Now we'll use the transformers library's auto model functionality to create a TensorFlow model object appropriate
for three-way classification.

In [17]:
from transformers import TFAutoModelForSequenceClassification

bertweet = TFAutoModelForSequenceClassification.from_pretrained("vinai/bertweet-base", num_labels=3)

All model checkpoint layers were used when initializing TFRobertaForSequenceClassification.

Some layers of TFRobertaForSequenceClassification were not initialized from the model checkpoint at vinai/bertweet-base and are newly initialized: ['classifier']
You should probably TRAIN this model on a down-stream task to be able to use it for predictions and inference.


Finally it's time to compile and train!

In [18]:
bertweet.compile(
    optimizer = optimizer,
    loss = tf.keras.losses.SparseCategoricalCrossentropy(from_logits=True),
    metrics = [tf.metrics.SparseCategoricalAccuracy(), coral.MeanAbsoluteErrorLabels()],
)

bertweet.fit(tf_train_dataset, validation_data=tf_validation_dataset, epochs=num_epochs)

Epoch 1/3
Instructions for updating:
The `validate_indices` argument has no effect.
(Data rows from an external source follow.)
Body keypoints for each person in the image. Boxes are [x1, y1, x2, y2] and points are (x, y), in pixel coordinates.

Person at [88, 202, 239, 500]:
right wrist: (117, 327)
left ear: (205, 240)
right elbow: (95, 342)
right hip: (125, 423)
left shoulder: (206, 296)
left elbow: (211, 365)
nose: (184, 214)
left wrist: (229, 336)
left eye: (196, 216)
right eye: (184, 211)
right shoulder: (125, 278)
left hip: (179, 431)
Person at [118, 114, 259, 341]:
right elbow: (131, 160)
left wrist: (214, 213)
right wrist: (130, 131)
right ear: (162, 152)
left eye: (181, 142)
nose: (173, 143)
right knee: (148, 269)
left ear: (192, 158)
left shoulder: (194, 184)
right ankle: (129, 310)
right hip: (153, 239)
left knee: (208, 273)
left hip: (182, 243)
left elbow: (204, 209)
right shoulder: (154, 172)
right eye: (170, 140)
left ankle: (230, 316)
Indices are always validated on CPU and never validated on GPU.
Epoch 2/3
Epoch 3/3


<tensorflow.python.keras.callbacks.History at 0x166a812e9a0>

Judging from the validation loss figures, three epochs is a reasonable choice before the model starts to overfit.
Now let's convert the tokenized test split to be compatible with TensorFlow and then evaluate the model.

In [20]:
tf_test_dataset = tokenized_dataset['test'].to_tf_dataset(
    columns=["attention_mask", "input_ids", "token_type_ids"],
    label_cols=["label"],
    shuffle=False,
    collate_fn=data_collator,
    batch_size=8,
)

In [21]:
bertweet.evaluate(tf_test_dataset)



[0.6388965249061584, 0.718984067440033, 0.92236328125]

The bertweet model achieves 0.7190 accuracy on the test split, not too bad of a stepdown from the performance on the 
training and validation splits, and comparable with other BERT-based sentiment classification models. We can try training
for another epoch and see what effect that might have on performance.

In [22]:
bertweet.fit(tf_train_dataset, validation_data=tf_validation_dataset, epochs=1)



<tensorflow.python.keras.callbacks.History at 0x166eb7ceb20>

In [23]:
bertweet.evaluate(tf_test_dataset)



[0.6388965249061584, 0.718984067440033, 0.92236328125]

There was no improvement in performance after the additional training epoch.

In [24]:
bertweet.save_pretrained("./models/bertweet_simple/")

In [26]:
from transformers import AutoModel

bertweet_load_test = AutoModel.from_pretrained("./models/bertweet_simple/", from_tf=True)

All TF 2.0 model weights were used when initializing RobertaModel.

All the weights of RobertaModel were initialized from the TF 2.0 model.
If your task is similar to the task the model of the checkpoint was trained on, you can already use RobertaModel for predictions without further training.